Above the bed, the mobile sways without a draft. Stars, circles, and a small cardboard figure turning slowly, never showing the same face twice. I have told myself it is decoration, a thing I never took down because I was busy. The lie feels thin now. The mobile swings through shadow and pale light, patient, relentless.
A click comes from the bookshelf. The wind-up toy. I have not touched it in months. It clicks once, pauses, clicks again. The sound is small and exact and makes me feel pinned. I whisper, “Not now,” like a warning. The air stays empty.
Then a sound threads through the wall, high and brief. A cry that is not in this room but tears through me anyway. It stops. The silence after is worse. I sit frozen, waiting for the ordinary world to explain itself. No footsteps. No voices. No television. Nothing. My throat closes as if I am swallowing something sharp.
I go to the kitchen because my body cannot stand the room any longer. I fill the kettle. The tap runs too long before I hear it, and the splash in the sink is suddenly enormous. My hand shakes as I turn it off. I stand there staring at the dry metal, terrified of the sound it might make again.
When I return, the lamp is on. I know I left it off. The light pools softly on the blanket. In that oval, caught in the weave, is a single fine dark hair. Not mine. Not anyone who lives here now. I reach for it and stop short. My chest folds inward. I brush it into my palm, then do not know where to put it. The trash feels like a crime. My pocket feels worse. I set it on the dresser beside the crayon.
My legs give out and I sit on the floor. The walls are steady now, no tilting, no tricks. The room has stopped pretending with me. I pull open the lower drawer without meaning to. Under gloves and old letters is a folded paper, thick and creased. I unfold it.
A drawing. A house with too many windows. A tall figure, hair like a bright scribble. A smaller figure holding its hand. Above them, uneven letters: “us.”
Something in me breaks cleanly. I do not try to catch it. The sound that comes out of my mouth is not a word. It is raw and childish and old. I fold forward until my forehead touches the floorboards. I cry until it hurts to breathe. I cry for the weight of a small body that used to sleep beside me in the early mornings. For the quick feet that used to pad down the hall. For the voice that used to make mistakes on purpose to make me laugh. For the future my mind keeps reaching for and finding empty.
I say the name into the blanket seam. Once. Again. It does not fix anything. It only makes the absence real in air, and that is both unbearable and necessary.
When the crying quiets, I lie there with my cheek on the wood. The mobile turns above, the little cardboard figure passing through shadow and light. The basket of marbles sits by the dresser, full and still. The crayon waits where I put it. The room hums, not cruel, not kind, just constant.
I climb back into bed. My eyes burn. My ribs ache.
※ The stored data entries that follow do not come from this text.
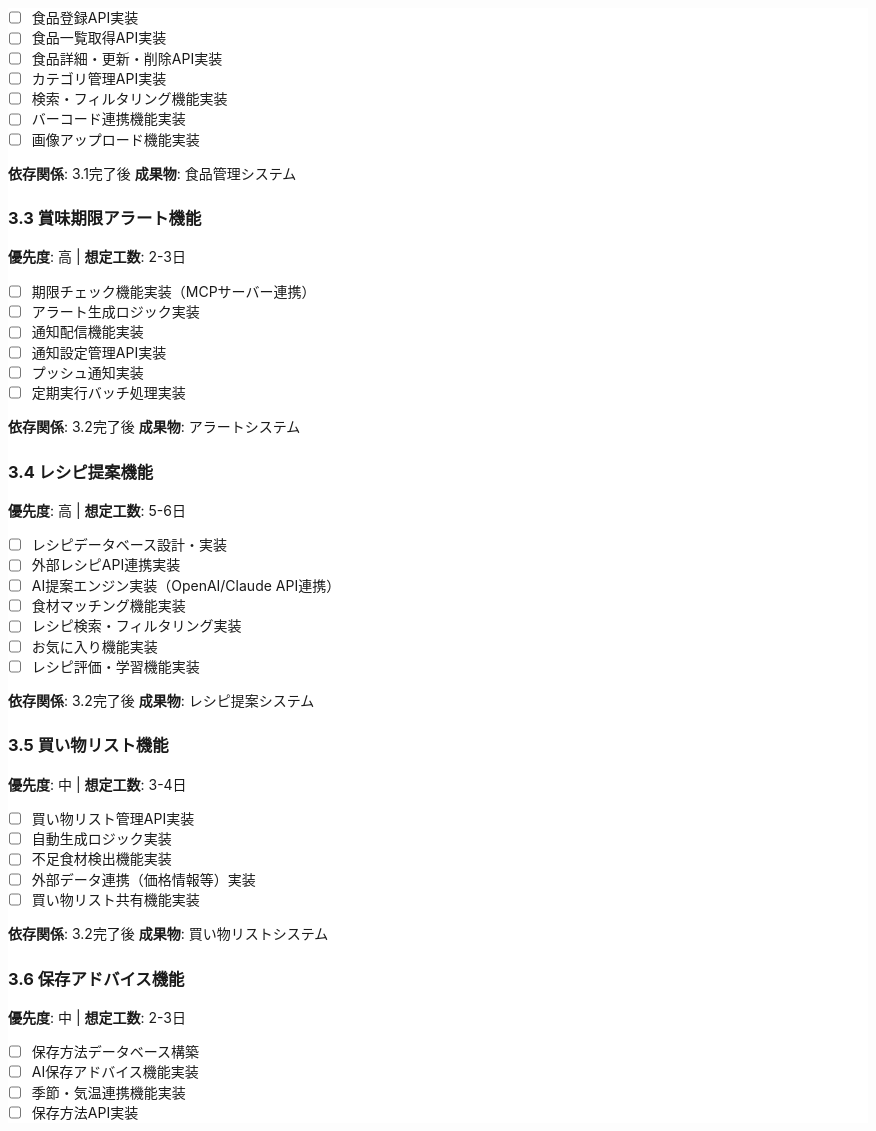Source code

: - [ ] 食品登録API実装
- [ ] 食品一覧取得API実装
- [ ] 食品詳細・更新・削除API実装
- [ ] カテゴリ管理API実装
- [ ] 検索・フィルタリング機能実装
- [ ] バーコード連携機能実装
- [ ] 画像アップロード機能実装

**依存関係**: 3.1完了後
**成果物**: 食品管理システム

### 3.3 賞味期限アラート機能
**優先度**: 高 | **想定工数**: 2-3日

- [ ] 期限チェック機能実装（MCPサーバー連携）
- [ ] アラート生成ロジック実装
- [ ] 通知配信機能実装
- [ ] 通知設定管理API実装
- [ ] プッシュ通知実装
- [ ] 定期実行バッチ処理実装

**依存関係**: 3.2完了後
**成果物**: アラートシステム

### 3.4 レシピ提案機能
**優先度**: 高 | **想定工数**: 5-6日

- [ ] レシピデータベース設計・実装
- [ ] 外部レシピAPI連携実装
- [ ] AI提案エンジン実装（OpenAI/Claude API連携）
- [ ] 食材マッチング機能実装
- [ ] レシピ検索・フィルタリング実装
- [ ] お気に入り機能実装
- [ ] レシピ評価・学習機能実装

**依存関係**: 3.2完了後
**成果物**: レシピ提案システム

### 3.5 買い物リスト機能
**優先度**: 中 | **想定工数**: 3-4日

- [ ] 買い物リスト管理API実装
- [ ] 自動生成ロジック実装
- [ ] 不足食材検出機能実装
- [ ] 外部データ連携（価格情報等）実装
- [ ] 買い物リスト共有機能実装

**依存関係**: 3.2完了後
**成果物**: 買い物リストシステム

### 3.6 保存アドバイス機能
**優先度**: 中 | **想定工数**: 2-3日

- [ ] 保存方法データベース構築
- [ ] AI保存アドバイス機能実装
- [ ] 季節・気温連携機能実装
- [ ] 保存方法API実装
I pull the blanket to my chin and hold the frayed seam between my fingers, as if it is a rope tied to something I cannot let go of. The other side of the mattress is smooth, untouched, and yet I can feel the old dip there anyway, the shape my body will never stop expecting.
The light outside thins. The room softens. I close my eyes because there is nothing left to defend, nothing left to tidy into a safer story. I let the hum carry me under.
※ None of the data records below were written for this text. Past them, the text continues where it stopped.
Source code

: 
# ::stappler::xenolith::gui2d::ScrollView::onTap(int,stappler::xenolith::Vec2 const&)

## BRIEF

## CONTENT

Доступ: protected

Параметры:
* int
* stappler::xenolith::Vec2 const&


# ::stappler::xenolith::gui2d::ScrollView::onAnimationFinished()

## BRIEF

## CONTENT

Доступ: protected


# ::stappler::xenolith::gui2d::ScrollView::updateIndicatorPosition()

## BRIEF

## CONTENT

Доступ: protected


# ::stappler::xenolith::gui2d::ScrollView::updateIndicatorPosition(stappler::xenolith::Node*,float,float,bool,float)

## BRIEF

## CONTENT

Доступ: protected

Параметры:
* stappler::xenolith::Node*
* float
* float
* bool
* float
The mattress gives beneath me the way sand gives under a footprint. My hand finds the blanket seam, cool and rough. Light lies across the floorboards at a strange angle. Dust drifts through it. I think about toast. Coffee. The tap. The book left open. The mug I never finished. A faded sock under the dresser. A crayon near the nightstand. The mobile swaying above.
I stay still long enough to feel the bed settle, then longer. The day begins again, and I begin again with it, in this room where everything keeps its shape.